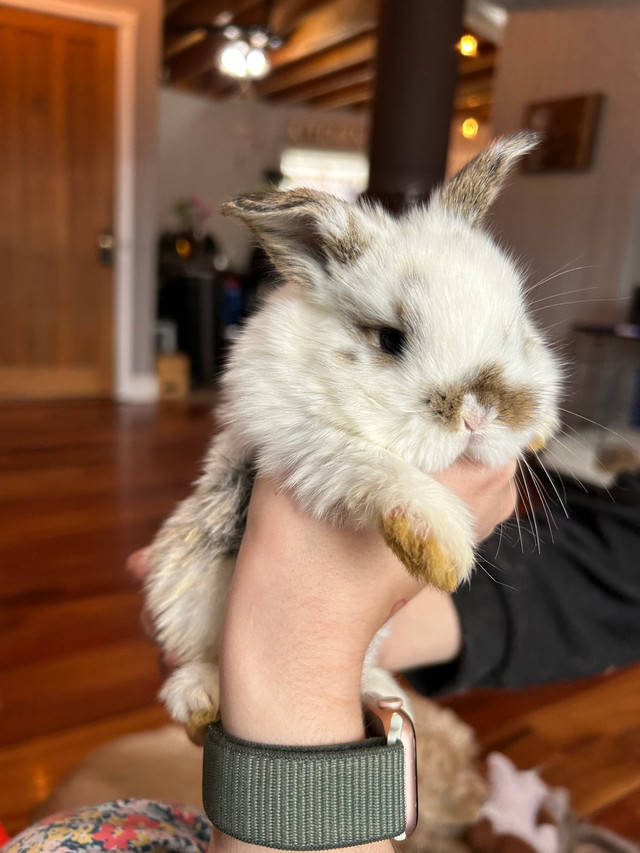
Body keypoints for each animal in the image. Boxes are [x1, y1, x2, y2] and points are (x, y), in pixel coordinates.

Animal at [145, 133, 560, 740]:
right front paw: (442, 550)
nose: (478, 416)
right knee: (196, 659)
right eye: (390, 339)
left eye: (516, 331)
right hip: (186, 586)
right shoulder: (298, 436)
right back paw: (199, 701)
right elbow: (370, 465)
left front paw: (541, 430)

- What the task requires: Wherever the word "right" appears in a line of the data, copy that line.

- Output of the task:
right front paw: (442, 550)
right knee: (196, 659)
right eye: (390, 339)
right hip: (186, 586)
right shoulder: (298, 436)
right back paw: (199, 701)
right elbow: (370, 465)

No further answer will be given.